Staff Writer
Columbus CEO

c.2013 New York Times News Service

FRANKFURT, Germany — Audi, the luxury car unit of Volkswagen, said Friday that it would spend more than it ever has on expansion and new models over the next four years, a demonstration of how Germany’s high-end carmakers have retained their financial strength during a crisis that has devastated their European rivals.

Audi said it would invest 22 billion euros, or more than $30 billion, through 2018, a record for the company. Most of the money will be used to design new models and develop new technology such as more fuel-efficient engines. The company will also expand its international production network as it strives to sell 2 million models annually by 2015, up from more than 1.5 million this year.

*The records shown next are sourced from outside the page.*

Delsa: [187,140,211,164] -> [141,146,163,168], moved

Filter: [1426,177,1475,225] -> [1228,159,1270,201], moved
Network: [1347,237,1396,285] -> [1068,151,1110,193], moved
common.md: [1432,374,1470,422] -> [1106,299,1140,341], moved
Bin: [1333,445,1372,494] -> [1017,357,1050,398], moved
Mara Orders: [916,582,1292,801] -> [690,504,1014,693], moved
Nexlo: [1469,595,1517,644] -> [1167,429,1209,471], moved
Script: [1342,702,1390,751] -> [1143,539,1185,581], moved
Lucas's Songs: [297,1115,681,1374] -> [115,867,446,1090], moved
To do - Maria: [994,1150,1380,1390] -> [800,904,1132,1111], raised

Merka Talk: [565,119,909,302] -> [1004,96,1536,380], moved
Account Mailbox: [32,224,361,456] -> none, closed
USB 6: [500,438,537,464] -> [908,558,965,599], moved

Audi and its German rivals BMW and Mercedes-Benz, a unit of Daimler, have suffered far less from the economic malaise in Europe that has pushed car sales to a 20-year low. As a result, they have been able to continue expanding, in contrast to companies like Fiat of Italy, which has all but stopped introducing new cars under the Fiat brand.

While mass-market carmakers including Ford and General Motors’ Opel unit have lost billions of dollars in Europe and have had to close factories, luxury German carmakers have been operating at close to full capacity as they serve demand in the United States and China. Even in Europe, German carmakers have had less drastic sales declines than mass-market car brands, in part because the economy in their home market has remained strong.

“We are launching our next stage of growth,” Axel Strotbek, a member of the Audi management board responsible for finance and organization, said in a statement.

Audi, which this year has accounted for 40 percent of the profit of its parent company, has been trying to overtake BMW as the market leader in the high-end car market. BMW sold nearly 1.8 million cars through November, including the Mini and Rolls-Royce brands. Audi passed the 1.5 million-mark this year in early December.

Strotbek said 70 percent of the new investment would go to new Audi vehicles, including an expansion of the product line to 60 models by the end of the decade, from 49 currently. More than half of the money will be invested in Germany at the company’s facilities in Ingolstadt in Bavaria and Neckarsulm, in southwestern Germany, north of Stuttgart.

Audi, which has been trying to expand U.S. sales, is building the first Audi factory in North America in San José Chiapa, Mexico. The company plans to produce the Q5 SUV in Mexico beginning in 2016. Audi also said it was close to beginning production at a new plant in Foshan, China, the company’s second plant in the country.

Some of the new investment will be used to expand the company’s worldwide workforce of nearly 70,000. Audi, like all carmakers under regulatory pressure to cut emissions and increase fuel efficiency, said it was particularly interested in people with expertise in electric propulsion or building cars that weigh less.

“We want to hire the best in the industry to strengthen areas such as lightweight construction, connectivity and electromobility,” Thomas Sigi, a member of the Audi board responsible for human resources, said in a statement.